All eyes to Giussano, a town in northern Italy's Lombardy region, where the feted furniture company Molteni&C is holding an exhibition celebrating ten years of photography from its in-house magazine, M&C.
'10 Years 10 Artists 10 Works' – curated by Cristiana Colli at the Molteni compound's Quadreria Contemporanea picture gallery, with a display concept by Ron Gilad dubbed the 'Floating Cube' – is as proscriptive as its title suggests. M&C was inaugurated in 2006, conceived as a platform for exploring 'creative freedom and inspiration made of places, showcases, hands at work, objects of communication and crafts', explains the company. Originally a newsletter, M&C became a full blown periodical in 2013, covering architecture, design and contemporary culture with an overarching – but not exclusive – focus on Molteni design.

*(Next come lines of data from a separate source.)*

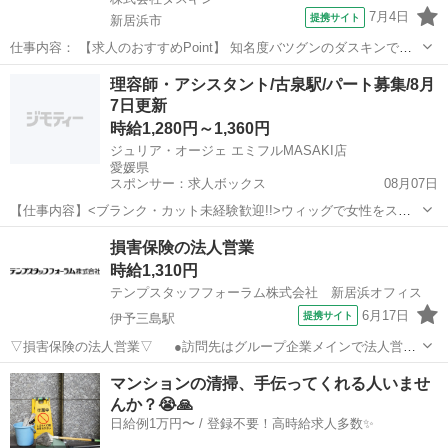
7月4日
提携サイト
新居浜市
仕事内容： 【求人のおすすめPoint】 知名度バツグンのダスキンでお
仕事 未経験OK！研修充実！定着率90％以上 無理な営業やノルマはあ
愛媛
新居浜市
営業
理容師・アシスタント/古泉駅/パート募集/8月
りません ご家族都合の急なお休みも対応可能 扶養控除内や副業・Ｗワ
7日更新
ークもOK 働く時間...
時給1,280円～1,360円
ジュリア・オージェ エミフルMASAKI店
愛媛県
スポンサー：求人ボックス
08月07日
【仕事内容】<ブランク・カット未経験歓迎!!>ウィッグで女性をステ
キに変身させるお仕事です <募集職種> 理容師 <仕事内容> ファッショ
アルバイト・パート
損害保険の法人営業
ンウィッグの接客・販売 ファッションウィッグを使用したヘアスタイ
時給1,310円
ルの ご提案だけでなく、 時...
テンプスタッフフォーラム株式会社 新居浜オフィス
6月17日
提携サイト
伊予三島駅
▽損害保険の法人営業▽ ●訪問先はグループ企業メインで法人営業
のみ！飛び込み営業はありません ●時短相談OK！自分のペースで働け
愛媛
四国中央市
伊予三島駅
営業
マンションの清掃、手伝ってくれる人いませ
るので、お休みも取りやすい◎ ●未経験からチャレンジ→正社員のチ
んか？😭🙏
ャンス！営業デビュー応援☆...
日給例1万円〜 / 登録不要！高時給求人多数✨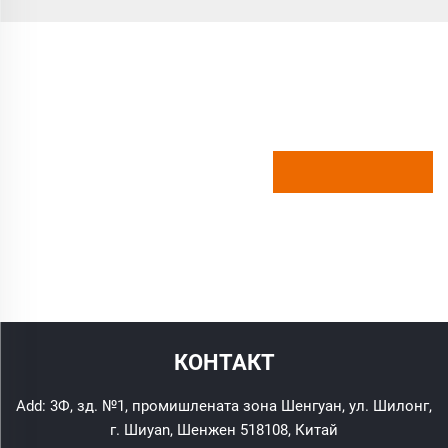
КОНТАКТ
Add: 3Ф, зд. №1, промишлената зона Шенгуан, ул. Шилонг,
г. Шиyan, Шенжен 518108, Китай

'10 Years 10 Artists 10 Works' on view at the Molteni compound's Quadreria Contemporanea picture gallery
This show specifically focuses on the pull-out photographic inserts supplied with each edition of the publication – a collection of images, the company suggests, that is 'shared, accessible, diffused'; comprising 'a community of artists, glances, thoughts, intentions that make themselves available for contemplation'. What that means in practice is a plethora of abstracted and artistically conceived images a world away from your regular, studio-shot and staid design photography. Take the tree-bound red chair in Paola De Pietri's 2007 work – a faintly menacing assemblage reflective of 'an infinite and primordial' nature. Or Antonio Biasiucci's intimate, chiaroscuro-heavy shots of hands from 2008 – refined compositions that are as tactile as they are painterly.
More bizarre is the 2011 work by Alessandra Spranzi, a chair precariously perched on a collection of teacups, on top of a table, repurposing Molteni's wares in newly abstracted contexts (and slightly recalling the work of artists like Sarah Lucas and Daniel Spoerri; though admittedly in form rather than philosophy). Elsewhere, we're presented with more conventional shots – but for the skeletal cube placed in the fore of each image – of the ornate Bagatti Valsecchi house museum in Milan, by Davide Pizzigoni (2013); and Mario Carrieri's heavily stylised images of Gio Ponti's totemic 'D.552.2' coffee table, with plenty more asides.
The setting of Gilad's Glass Cube brings an extra frisson to the show. It's a space within a space, a gallery within a gallery: 'a white cube at the heart of a glass one, floating above running water,' explains the designer. 'A room without entrance or exit, an unexpected space for hanging art,' affording a further lay of intrigue to a show already filled with it. More than enough reason for a sojourn to Giussano.